#### [WHAT TO PRODUCE]
A verbatim repeat of the lines below is required, with the pictures removed.

(Plain-text document sources)
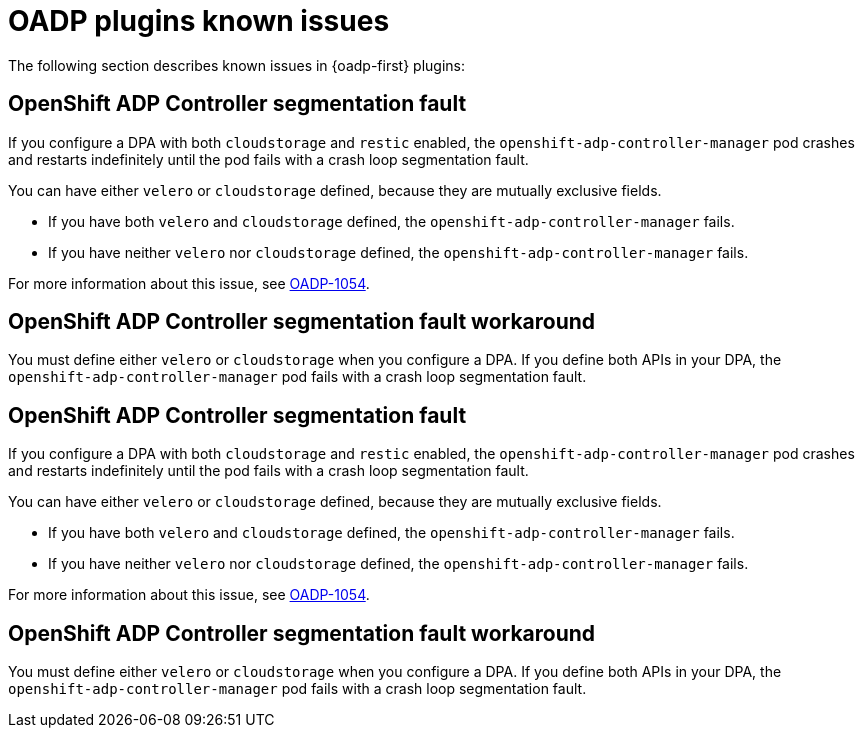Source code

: // Module included in the following assemblies:
// oadp-features-plugins-known-issues
// * backup_and_restore/application_backup_and_restore/oadp-features-plugins.adoc
// * backup_and_restore/application_backup_and_restore/troubleshooting.adoc

:_mod-docs-content-type: CONCEPT
[id="oadp-features-plugins-known-issues_{context}"]
= OADP plugins known issues

The following section describes known issues in {oadp-first} plugins:

[id="openshift-adp-controller-manager-seg-fault_{context}"]
== OpenShift ADP Controller segmentation fault

If you configure a DPA with both `cloudstorage` and `restic` enabled, the `openshift-adp-controller-manager` pod crashes and restarts indefinitely until the pod fails with a crash loop segmentation fault.

You can have either `velero` or `cloudstorage` defined, because they are mutually exclusive fields.

* If you have both `velero` and  `cloudstorage` defined, the `openshift-adp-controller-manager` fails.
* If you have neither `velero` nor `cloudstorage` defined, the `openshift-adp-controller-manager` fails.

For more information about this issue, see link:https://issues.redhat.com/browse/OADP-1054[OADP-1054].

[id="openshift-adp-controller-manager-seg-fault-workaround_{context}"]
== OpenShift ADP Controller segmentation fault workaround

You must define either `velero` or `cloudstorage` when you configure a DPA. If you define both APIs in your DPA, the `openshift-adp-controller-manager` pod fails with a crash loop segmentation fault.

[id="openshift-adp-controller-manager-seg-fault_{context}"]
== OpenShift ADP Controller segmentation fault

If you configure a DPA with both `cloudstorage` and `restic` enabled, the `openshift-adp-controller-manager` pod crashes and restarts indefinitely until the pod fails with a crash loop segmentation fault.

You can have either `velero` or `cloudstorage` defined, because they are mutually exclusive fields.

* If you have both `velero` and  `cloudstorage` defined, the `openshift-adp-controller-manager` fails.
* If you have neither `velero` nor `cloudstorage` defined, the `openshift-adp-controller-manager` fails.

For more information about this issue, see link:https://issues.redhat.com/browse/OADP-1054[OADP-1054].


[id="openshift-adp-controller-manager-seg-fault-workaround_{context}"]
== OpenShift ADP Controller segmentation fault workaround

You must define either `velero` or `cloudstorage` when you configure a DPA. If you define both APIs in your DPA, the `openshift-adp-controller-manager` pod fails with a crash loop segmentation fault.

#### [ANSWER TO THIS PROBLEM]
Source code

: // Module included in the following assemblies:
// oadp-features-plugins-known-issues
// * backup_and_restore/application_backup_and_restore/oadp-features-plugins.adoc
// * backup_and_restore/application_backup_and_restore/troubleshooting.adoc

:_mod-docs-content-type: CONCEPT
[id="oadp-features-plugins-known-issues_{context}"]
= OADP plugins known issues

The following section describes known issues in {oadp-first} plugins:

[id="openshift-adp-controller-manager-seg-fault_{context}"]
== OpenShift ADP Controller segmentation fault

If you configure a DPA with both `cloudstorage` and `restic` enabled, the `openshift-adp-controller-manager` pod crashes and restarts indefinitely until the pod fails with a crash loop segmentation fault.

You can have either `velero` or `cloudstorage` defined, because they are mutually exclusive fields.

* If you have both `velero` and  `cloudstorage` defined, the `openshift-adp-controller-manager` fails.
* If you have neither `velero` nor `cloudstorage` defined, the `openshift-adp-controller-manager` fails.

For more information about this issue, see link:https://issues.redhat.com/browse/OADP-1054[OADP-1054].

[id="openshift-adp-controller-manager-seg-fault-workaround_{context}"]
== OpenShift ADP Controller segmentation fault workaround

You must define either `velero` or `cloudstorage` when you configure a DPA. If you define both APIs in your DPA, the `openshift-adp-controller-manager` pod fails with a crash loop segmentation fault.

[id="openshift-adp-controller-manager-seg-fault_{context}"]
== OpenShift ADP Controller segmentation fault

If you configure a DPA with both `cloudstorage` and `restic` enabled, the `openshift-adp-controller-manager` pod crashes and restarts indefinitely until the pod fails with a crash loop segmentation fault.

You can have either `velero` or `cloudstorage` defined, because they are mutually exclusive fields.

* If you have both `velero` and  `cloudstorage` defined, the `openshift-adp-controller-manager` fails.
* If you have neither `velero` nor `cloudstorage` defined, the `openshift-adp-controller-manager` fails.

For more information about this issue, see link:https://issues.redhat.com/browse/OADP-1054[OADP-1054].


[id="openshift-adp-controller-manager-seg-fault-workaround_{context}"]
== OpenShift ADP Controller segmentation fault workaround

You must define either `velero` or `cloudstorage` when you configure a DPA. If you define both APIs in your DPA, the `openshift-adp-controller-manager` pod fails with a crash loop segmentation fault.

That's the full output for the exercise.